Besides Prime Minister Julia Gillard, Foreign Minister Kevin Rudd and Defense Minister Stephen Smith were also targeted.
Several thousand e-mails were accessed by the intruders beginning in February, before Australian authorities were tipped off to the breach by U.S. intelligence officials at the CIA and FBI, according to the Daily Telegraph.
The attack reportedly targeted the e-mail system for Australia’s Parliament House, which is used for nonsensitive communications among parliament members. Ministers use a more secure departmental network for more sensitive communications, according to the paper.
Hackers also recently struck Canadian government computers. That attack reportedly involved more-sensitive systems, allowing the attackers to access highly classified information, according to the CBC News. The hackers breached systems belonging to the Finance Department and Treasury Board as well as Defence Research and Development Canada, which conducts scientific and technological research for the Department of National Defence.
The intruders gained access through a spear-phishing attack that targeted top federal officials, then used their computers to send e-mail to IT staffers to trick them into revealing login credentials to gain a foothold on government networks.

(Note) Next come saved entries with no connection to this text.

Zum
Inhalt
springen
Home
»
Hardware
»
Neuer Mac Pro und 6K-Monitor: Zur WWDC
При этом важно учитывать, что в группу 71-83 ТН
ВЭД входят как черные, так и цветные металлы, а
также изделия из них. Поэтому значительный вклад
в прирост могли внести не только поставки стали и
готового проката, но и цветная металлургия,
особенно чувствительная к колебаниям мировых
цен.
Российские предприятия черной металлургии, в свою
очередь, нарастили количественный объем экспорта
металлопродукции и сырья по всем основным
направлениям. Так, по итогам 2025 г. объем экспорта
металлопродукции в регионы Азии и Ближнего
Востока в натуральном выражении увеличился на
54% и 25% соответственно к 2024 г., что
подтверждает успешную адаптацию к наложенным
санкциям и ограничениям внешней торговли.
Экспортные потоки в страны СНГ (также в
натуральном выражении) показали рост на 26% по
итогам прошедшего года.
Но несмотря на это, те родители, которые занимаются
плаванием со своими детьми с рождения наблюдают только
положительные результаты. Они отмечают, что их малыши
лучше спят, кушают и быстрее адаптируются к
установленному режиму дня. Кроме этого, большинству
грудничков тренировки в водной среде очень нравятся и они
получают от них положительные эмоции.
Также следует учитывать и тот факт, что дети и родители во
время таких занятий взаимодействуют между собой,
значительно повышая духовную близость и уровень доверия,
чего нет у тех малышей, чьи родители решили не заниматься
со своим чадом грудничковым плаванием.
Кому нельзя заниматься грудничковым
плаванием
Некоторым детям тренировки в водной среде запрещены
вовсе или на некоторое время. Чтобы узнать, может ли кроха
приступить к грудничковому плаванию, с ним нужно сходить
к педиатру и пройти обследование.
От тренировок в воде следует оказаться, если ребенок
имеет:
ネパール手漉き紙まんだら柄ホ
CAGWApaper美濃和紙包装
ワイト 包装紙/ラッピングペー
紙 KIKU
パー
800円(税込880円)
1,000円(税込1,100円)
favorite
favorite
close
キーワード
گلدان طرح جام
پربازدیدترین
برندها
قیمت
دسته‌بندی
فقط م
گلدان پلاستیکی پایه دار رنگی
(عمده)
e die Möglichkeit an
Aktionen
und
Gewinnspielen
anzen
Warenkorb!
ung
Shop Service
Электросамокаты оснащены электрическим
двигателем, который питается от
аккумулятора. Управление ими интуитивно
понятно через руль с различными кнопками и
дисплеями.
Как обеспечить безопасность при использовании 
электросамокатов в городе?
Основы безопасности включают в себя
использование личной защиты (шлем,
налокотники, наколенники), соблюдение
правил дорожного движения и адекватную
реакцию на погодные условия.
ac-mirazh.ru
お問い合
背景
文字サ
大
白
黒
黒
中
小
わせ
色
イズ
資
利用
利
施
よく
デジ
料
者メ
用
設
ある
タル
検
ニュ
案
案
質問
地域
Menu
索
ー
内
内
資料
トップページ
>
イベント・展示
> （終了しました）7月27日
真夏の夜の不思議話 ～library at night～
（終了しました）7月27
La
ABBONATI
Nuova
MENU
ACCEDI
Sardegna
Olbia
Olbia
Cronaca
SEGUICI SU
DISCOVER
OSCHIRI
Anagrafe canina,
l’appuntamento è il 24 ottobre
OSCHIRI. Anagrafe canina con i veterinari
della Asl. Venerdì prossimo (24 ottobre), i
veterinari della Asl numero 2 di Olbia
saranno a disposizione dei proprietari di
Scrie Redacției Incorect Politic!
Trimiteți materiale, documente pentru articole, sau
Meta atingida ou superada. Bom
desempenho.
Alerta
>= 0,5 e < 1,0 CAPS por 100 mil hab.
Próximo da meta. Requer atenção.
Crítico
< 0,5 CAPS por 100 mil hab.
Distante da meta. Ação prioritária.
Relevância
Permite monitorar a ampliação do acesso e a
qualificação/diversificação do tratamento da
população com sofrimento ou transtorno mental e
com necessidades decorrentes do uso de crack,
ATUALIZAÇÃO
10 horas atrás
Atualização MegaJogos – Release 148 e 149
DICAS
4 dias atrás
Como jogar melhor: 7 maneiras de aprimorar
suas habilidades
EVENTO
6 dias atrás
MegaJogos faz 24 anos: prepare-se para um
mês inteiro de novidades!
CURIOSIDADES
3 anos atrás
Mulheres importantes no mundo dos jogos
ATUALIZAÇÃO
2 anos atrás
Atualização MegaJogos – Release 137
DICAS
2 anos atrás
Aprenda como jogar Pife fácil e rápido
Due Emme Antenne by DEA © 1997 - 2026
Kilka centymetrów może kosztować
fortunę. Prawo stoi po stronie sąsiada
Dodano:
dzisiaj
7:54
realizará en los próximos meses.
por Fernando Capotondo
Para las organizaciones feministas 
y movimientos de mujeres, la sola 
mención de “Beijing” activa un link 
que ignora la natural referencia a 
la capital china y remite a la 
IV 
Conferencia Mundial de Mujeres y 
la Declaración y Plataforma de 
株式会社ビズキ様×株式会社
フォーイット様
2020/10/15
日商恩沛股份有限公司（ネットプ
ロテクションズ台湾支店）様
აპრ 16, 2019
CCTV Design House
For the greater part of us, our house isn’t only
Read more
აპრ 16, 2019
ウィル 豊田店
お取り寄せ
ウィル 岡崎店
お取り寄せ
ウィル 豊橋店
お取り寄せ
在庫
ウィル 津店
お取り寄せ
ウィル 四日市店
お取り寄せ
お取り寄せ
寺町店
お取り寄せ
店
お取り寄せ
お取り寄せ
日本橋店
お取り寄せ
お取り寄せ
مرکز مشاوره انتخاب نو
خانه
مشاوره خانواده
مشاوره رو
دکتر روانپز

As is the case in most of these types of hacks, fingers point to China as the culprit, even though attribution is generally difficult if not impossible to determine in a remote hack attack.
CIA spy defends NWO...
http://www.youtube.com/watch?v=SNgCyDsvi84&feature=player_embedded
Icecold
30th March 2011, 03:11
The Onion: Facebook ‘Is Truly A Dream Come True For The CIA’ VIDEO
Posted by ralph on March 24, 2011
http://www.disinfo.com/2011/03/the-onion-facebook-is-truly-a-dream-come-true-for-the-cia-video/
Lord Sidious
30th March 2011, 06:09
The first vid has already been posted on Avalon.